During a March visit to Los Angeles, the director of Yahad-In Unum talked to Angelus News about the organization’s newest initiative. The project has been collecting the testimonies of survivors to document and provide evidence of every step of the Yazidi genocide.

“We were aware that it was happening in 2014 at Mount Sinjar,” said Marco Gonzalez, director of Yahad-In Unum. “The U.N. decided to say it was a genocide two years after in 2016. And people believe it’s over already. But it’s still happening.”

Gonzalez has traveled with Father Desbois to four Yazidi refugee camps in northern Iraq, along with translators, a videographer and sound technician, to interview survivors about the attacks on their villages by ISIS. And the team has, in fact, documented horrendous stories of men being killed outright, girls and women being taken as sex slaves and boys being kidnapped to become soldiers of the Islamic State.

“What did we find out?” the 42-year-old native of Guatemala echoed. “It’s a real human tragedy. Personally, when I came back after listening to those interviews what you really ask yourself [is], ‘What can we do for these people?’ And I wondered how is it possible that in this 21st century a human can do these awful things to another human being.

“So it is awful to hear the testimony of all these women who have had their lives destroyed, suffering for months many of them. Because they’ve been sexual slaves, so they’ve been raped, changed from one man to another. They have been sold like objects at auctions, treated worse than animals. So you have compassion for these women for what they have all been through.”

But Gonzalez said as much or more damage has probably been done to boys, who are taken away to be indoctrinated and trained to become child soldiers. He talked about a 9-year-old who had been with ISIS for two years. When he finally came back to relatives in his village, he could no longer speak their language. He’d forgotten everything and didn’t know who he was. Daesh? Arab? Muslim? Terrorist?

The team was also able to dispel a common belief that men had the choice of converting to radical Islam or being killed. They found that because Yazidis are not “people of the book,” they don’t have that option. Instead, all men are simply summarily killed.

Gonzalez said what happened in 1942, 1943 when the U.S. and other nations turned a blind eye to Hitler is occuring again.

“It is amazing when you are not concerned for the victims,” he pointed out. “It’s exactly what happened in the Holocaust when if you were not a Jew or Roma (Gypsy) or homosexual. People could sleep without any problem.
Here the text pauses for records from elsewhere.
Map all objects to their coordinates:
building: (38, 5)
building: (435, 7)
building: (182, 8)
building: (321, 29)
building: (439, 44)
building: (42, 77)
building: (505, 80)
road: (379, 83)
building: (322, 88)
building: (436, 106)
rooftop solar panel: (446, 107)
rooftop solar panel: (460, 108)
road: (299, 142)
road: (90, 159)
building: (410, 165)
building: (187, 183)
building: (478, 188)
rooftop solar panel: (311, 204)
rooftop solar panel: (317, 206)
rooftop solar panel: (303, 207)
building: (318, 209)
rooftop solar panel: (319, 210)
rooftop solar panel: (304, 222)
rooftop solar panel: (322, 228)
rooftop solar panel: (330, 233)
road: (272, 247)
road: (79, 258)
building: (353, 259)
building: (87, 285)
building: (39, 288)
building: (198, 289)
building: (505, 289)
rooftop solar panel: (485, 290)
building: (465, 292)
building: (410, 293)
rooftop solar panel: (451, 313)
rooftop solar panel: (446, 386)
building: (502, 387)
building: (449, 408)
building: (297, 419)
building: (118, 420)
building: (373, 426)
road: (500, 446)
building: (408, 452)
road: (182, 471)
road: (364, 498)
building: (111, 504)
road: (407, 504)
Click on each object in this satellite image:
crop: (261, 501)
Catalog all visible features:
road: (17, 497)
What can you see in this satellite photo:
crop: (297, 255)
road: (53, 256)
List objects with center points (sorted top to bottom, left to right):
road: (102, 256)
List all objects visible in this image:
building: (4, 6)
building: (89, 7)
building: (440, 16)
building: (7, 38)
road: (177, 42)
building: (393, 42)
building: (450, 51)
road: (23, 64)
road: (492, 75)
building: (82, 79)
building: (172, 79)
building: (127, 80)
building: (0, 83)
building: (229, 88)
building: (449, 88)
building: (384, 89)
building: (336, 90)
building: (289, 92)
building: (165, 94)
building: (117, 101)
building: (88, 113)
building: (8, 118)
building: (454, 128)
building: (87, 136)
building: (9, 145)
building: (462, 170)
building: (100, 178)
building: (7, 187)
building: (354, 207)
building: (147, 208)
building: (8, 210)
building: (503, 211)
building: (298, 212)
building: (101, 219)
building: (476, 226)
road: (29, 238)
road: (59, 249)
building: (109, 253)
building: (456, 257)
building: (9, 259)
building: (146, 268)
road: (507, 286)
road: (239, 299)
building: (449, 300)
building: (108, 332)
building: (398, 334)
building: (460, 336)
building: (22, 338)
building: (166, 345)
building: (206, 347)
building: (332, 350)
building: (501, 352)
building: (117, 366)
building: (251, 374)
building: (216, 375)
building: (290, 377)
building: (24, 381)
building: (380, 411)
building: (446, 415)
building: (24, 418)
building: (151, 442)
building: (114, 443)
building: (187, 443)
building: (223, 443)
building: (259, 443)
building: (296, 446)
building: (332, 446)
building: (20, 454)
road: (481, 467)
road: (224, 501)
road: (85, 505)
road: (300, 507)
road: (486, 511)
And that is exactly what we’re discovering today. People don’t feel concerned about what’s happening to the Yazidis.”

After a moment, Gonzalez said, “So our mission is not only to document and denounce what is happening. But also I think it’s to build a conscience in others, especially the new generation. I think it is important to not forget that we are all humans, and we could be victims, too, at some time. Especially as Christians, we cannot allow this to happen to any other religion.”